[Collection entries]
....

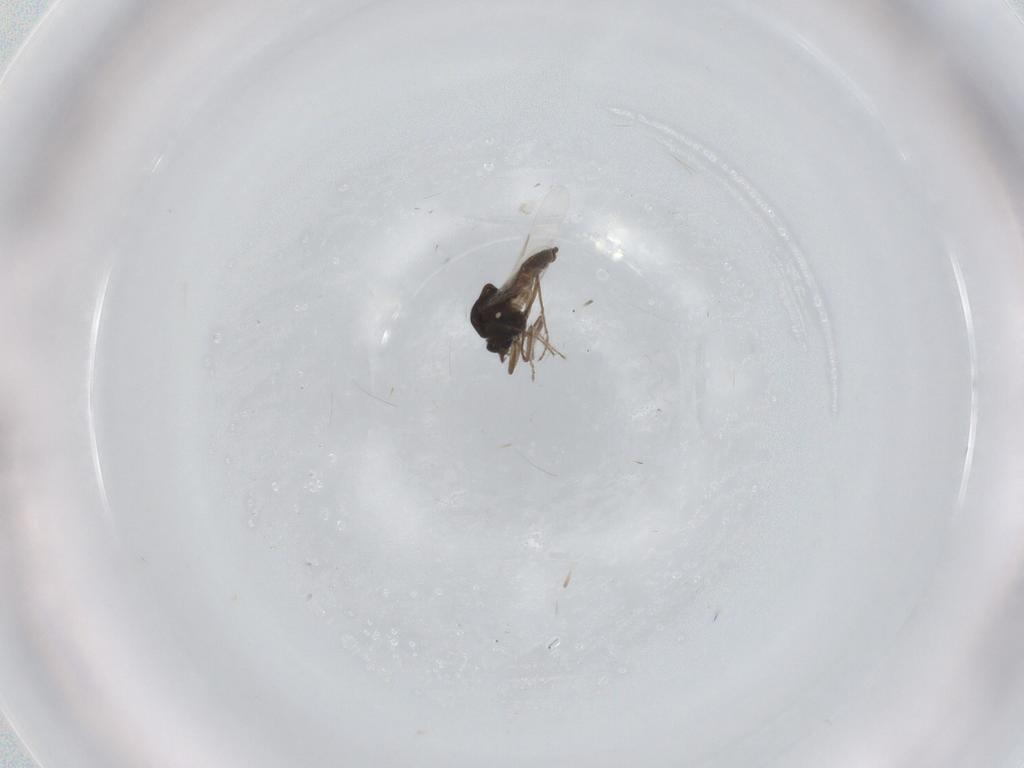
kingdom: Animalia
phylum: Arthropoda
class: Insecta
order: Diptera
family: Ceratopogonidae
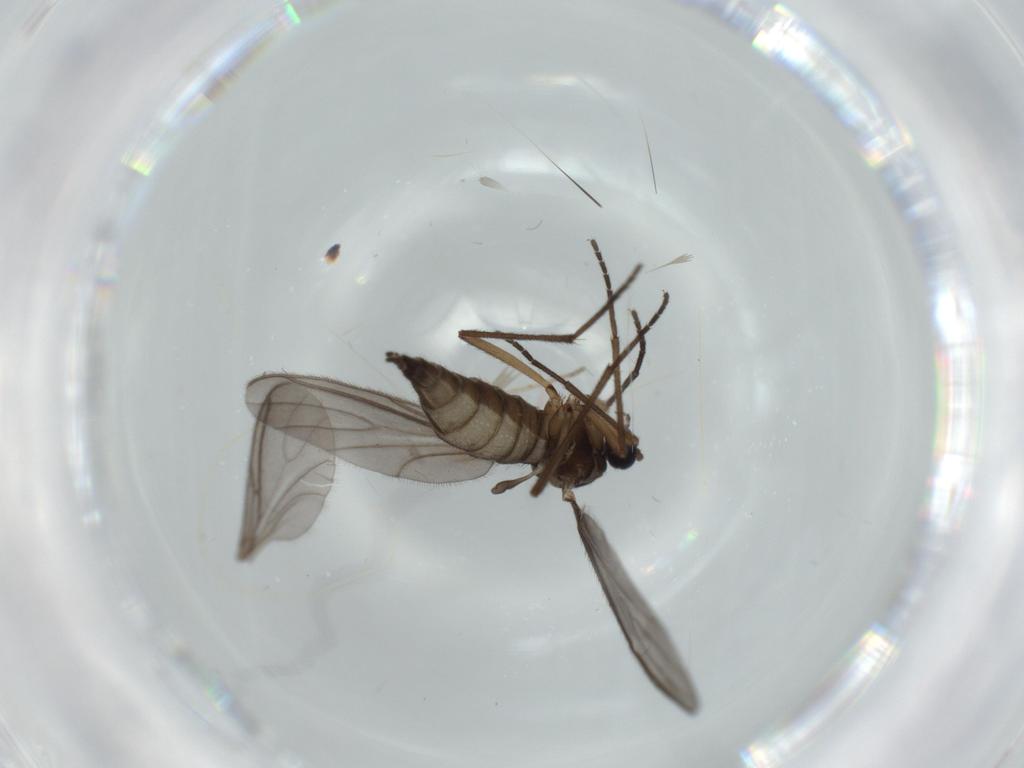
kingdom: Animalia
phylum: Arthropoda
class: Insecta
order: Diptera
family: Sciaridae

....

→ Task details
Write out every naming line in the material word for word, leaving the pictures out.

→ Correct result
kingdom: Animalia
phylum: Arthropoda
class: Insecta
order: Diptera
family: Ceratopogonidae
kingdom: Animalia
phylum: Arthropoda
class: Insecta
order: Diptera
family: Sciaridae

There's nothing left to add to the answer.